When was Mario Is Missing! released?

Mario Is Missing! was released in 1994 for the SNES.

Who developed Mario Is Missing!?

Mario Is Missing! was developed by The Software Toolworks, available to play in your browser on RetroGameSpace.

How many players does Mario Is Missing! support?

Mario Is Missing! is a single-player Platformer game for the SNES.

What type of game is Mario Is Missing!?

Mario Is Missing! is a Platformer game for the SNES, playable instantly in your browser — no downloads, no installs.

How can I play Mario Is Missing! for free?

Open this page and click "Play Now" — Mario Is Missing! runs free in your browser via WebAssembly emulation. No account, no payment, no installer.

Do I need to download anything to play Mario Is Missing! in the browser?

No. Mario Is Missing! streams from a public archive into a browser-side SNES emulator. Nothing is installed on your computer.

Can I save my progress in Mario Is Missing!?

Yes. Save states are stored in your browser (IndexedDB) per game, and you can also use any in-game save the original SNES cartridge supported.

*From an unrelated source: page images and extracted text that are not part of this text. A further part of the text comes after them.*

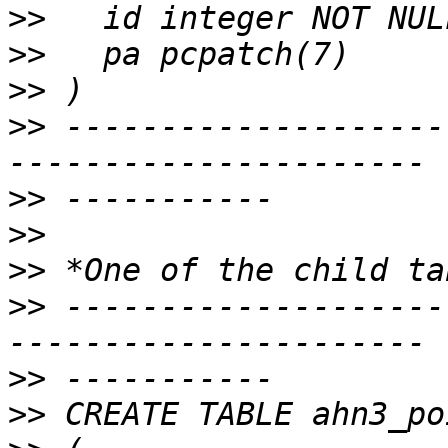
>>
>>
>>
>>
 --------------------
>>
>>
>>
>>
 --------------------
>>
>>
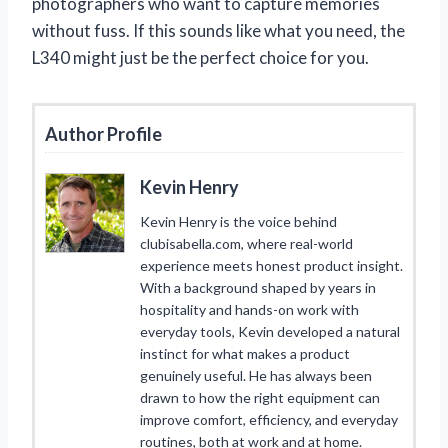
photographers who want to capture memories
without fuss. If this sounds like what you need, the
L340 might just be the perfect choice for you.
Author Profile
Kevin Henry
Kevin Henry is the voice behind
clubisabella.com, where real-world
experience meets honest product insight.
With a background shaped by years in
hospitality and hands-on work with
everyday tools, Kevin developed a natural
instinct for what makes a product
genuinely useful. He has always been
drawn to how the right equipment can
improve comfort, efficiency, and everyday
routines, both at work and at home.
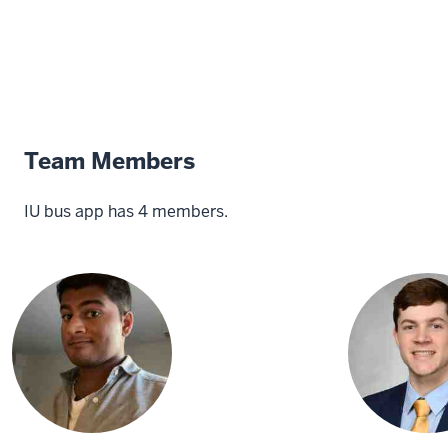
Team Members
IU bus app has 4 members.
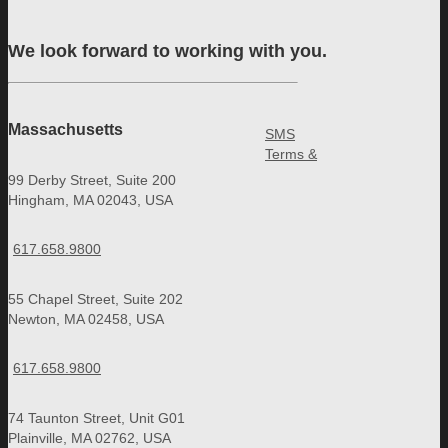
We look forward to working with you.
Massachusetts
SMS
Terms &
99 Derby Street, Suite 200
Hingham, MA 02043, USA
617.658.9800
55 Chapel Street, Suite 202
Newton, MA 02458, USA
617.658.9800
74 Taunton Street, Unit G01
Plainville, MA 02762, USA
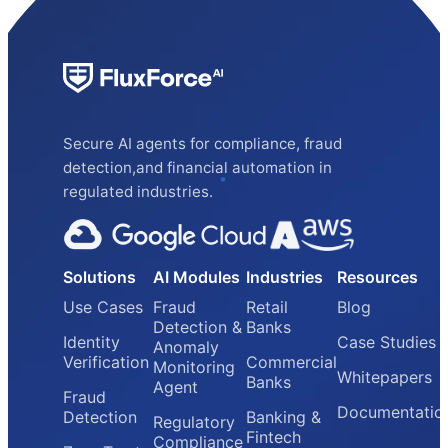
Secure AI agents for compliance, fraud
detection,and financial automation in
regulated industries.
Solutions
AI Modules
Industries
Resources
Use Cases
Fraud
Retail
Blog
Detection &
Banks
Identity
Case Studies
Anomaly
Verification
Commercial
Monitoring
Whitepapers
Banks
Agent
Fraud
Documentatio
Detection
Banking &
Regulatory
Fintech
Compliance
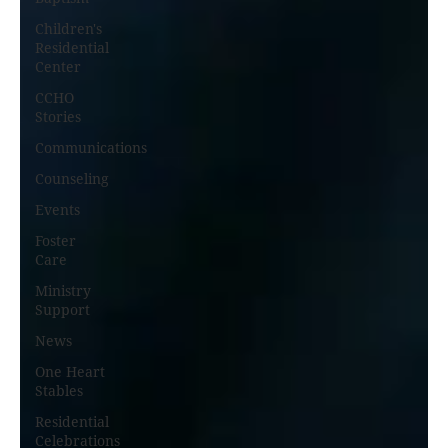
Children's
Residential
Center
CCHO
Stories
Communications
Counseling
Events
Foster
Care
Ministry
Support
News
One Heart
Stables
Residential
Celebrations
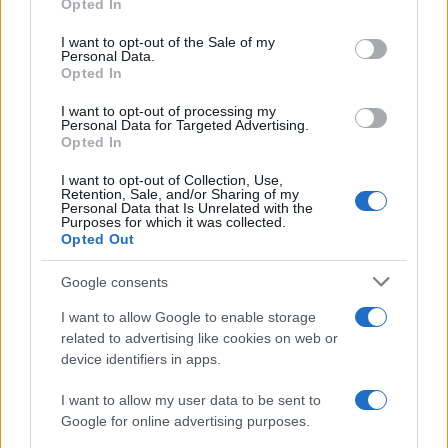
Opted In
Significant Shortfall in Special Educational Placements
use your data for below specified purposes in below Google
Threatens Children’s…
consent section.
I want to opt-out of the Sale of my
Personal Data.
Opted In
NEWS
I want to opt-out of processing my
Personal Data for Targeted Advertising.
Opted In
I want to opt-out of Collection, Use,
Retention, Sale, and/or Sharing of my
Personal Data that Is Unrelated with the
Purposes for which it was collected.
Opted Out
Google consents
I want to allow Google to enable storage
Apple Back to School 2026: Free
related to advertising like cookies on web or
device identifiers in apps.
Accessories and Price Hikes Explained
Apple’s 2026 Back to School promotion is set…
I want to allow my user data to be sent to
Google for online advertising purposes.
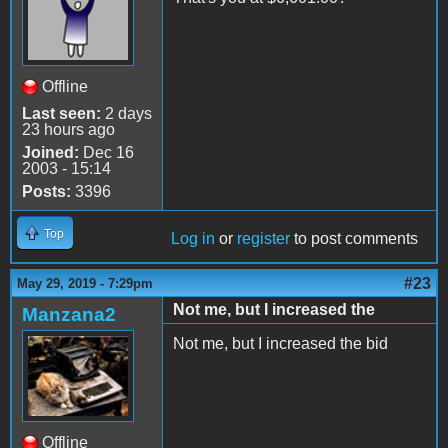
Offline
Last seen:
2 days
23 hours ago
Joined:
Dec 16
2003 - 15:14
Posts:
3396
Top
Log in
or
register
to post comments
#23
May 29, 2019 - 7:29pm
Not me, but I increased the
Manzana2
Not me, but I increased the bid
Offline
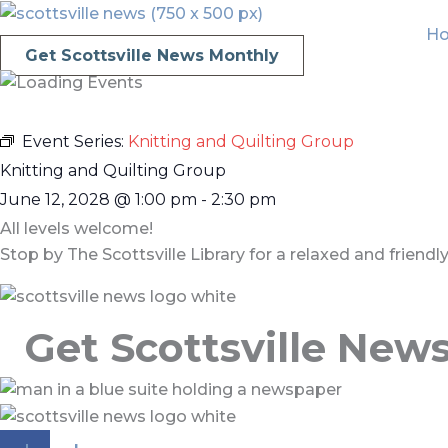
Skip
H
to
Get Scottsville News Monthly
content
Event Series:
Knitting and Quilting Group
Knitting and Quilting Group
June 12, 2028
@
1:00 pm
-
2:30 pm
All levels welcome!
Stop by The Scottsville Library for a relaxed and friend
Get Scottsville New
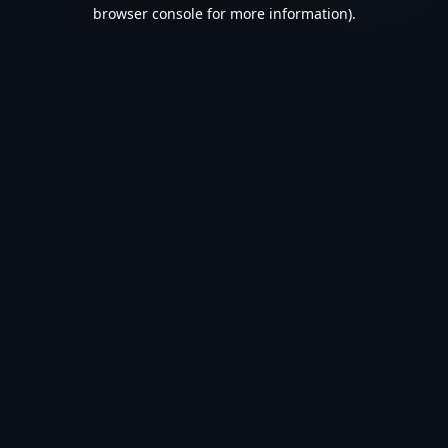
browser console for more information).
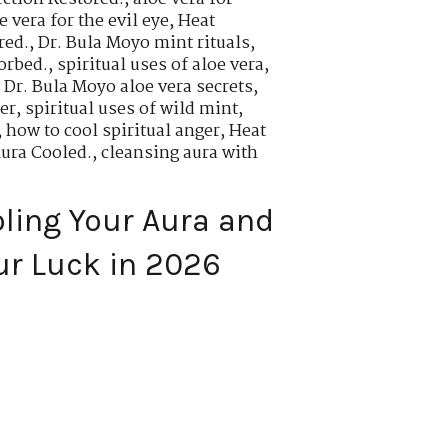
 vera for the evil eye
,
Heat
red.
,
Dr. Bula Moyo mint rituals
,
orbed.
,
spiritual uses of aloe vera
,
,
Dr. Bula Moyo aloe vera secrets
,
er
,
spiritual uses of wild mint
,
,
how to cool spiritual anger
,
Heat
Aura Cooled.
,
cleansing aura with
oling Your Aura and
ur Luck in 2026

Does Mario Is Missing! work on mobile devices?

Yes — the SNES emulator runs on iOS Safari and Android Chrome. Touch controls overlay the game; landscape mode is recommended.

Is it legal to play Mario Is Missing! this way?

RetroGameSpace is a transient caching reverse-proxy and does not host first-party copies of Mario Is Missing!. Game files are fetched on demand from publicly-accessible archives. You are responsible for compliance with your local laws and the bring-your-own-ROM principle.

How long does it take to beat Mario Is Missing?

A full playthrough visiting all cities and completing all trivia sequences takes roughly 3 to 5 hours for most players. The game is short by SNES standards, and there is no traditional difficulty curve, so younger players may take longer due to the geography quiz elements.

Is Mario Is Missing worth playing today?

As a platformer it offers very little challenge or depth compared to other SNES titles. Its value today is primarily historical — as an early Luigi-led game — and as a curiosity for retro collectors. Players seeking a geography quiz experience will find the landmark data dated but still broadly accurate.

What is the best starting strategy for new players?

Start by thoroughly exploring each city's streets and speaking to all available NPCs before collecting Koopa shells. Building up clues first makes the artifact-matching trivia far easier and avoids guessing penalties that slow your progress.

What is the most common mistake new players make?

Rushing to return artifacts without gathering enough NPC clues first. Without the contextual hints, the trivia questions become guesswork, and incorrect answers send you back to re-explore the city, wasting significant time.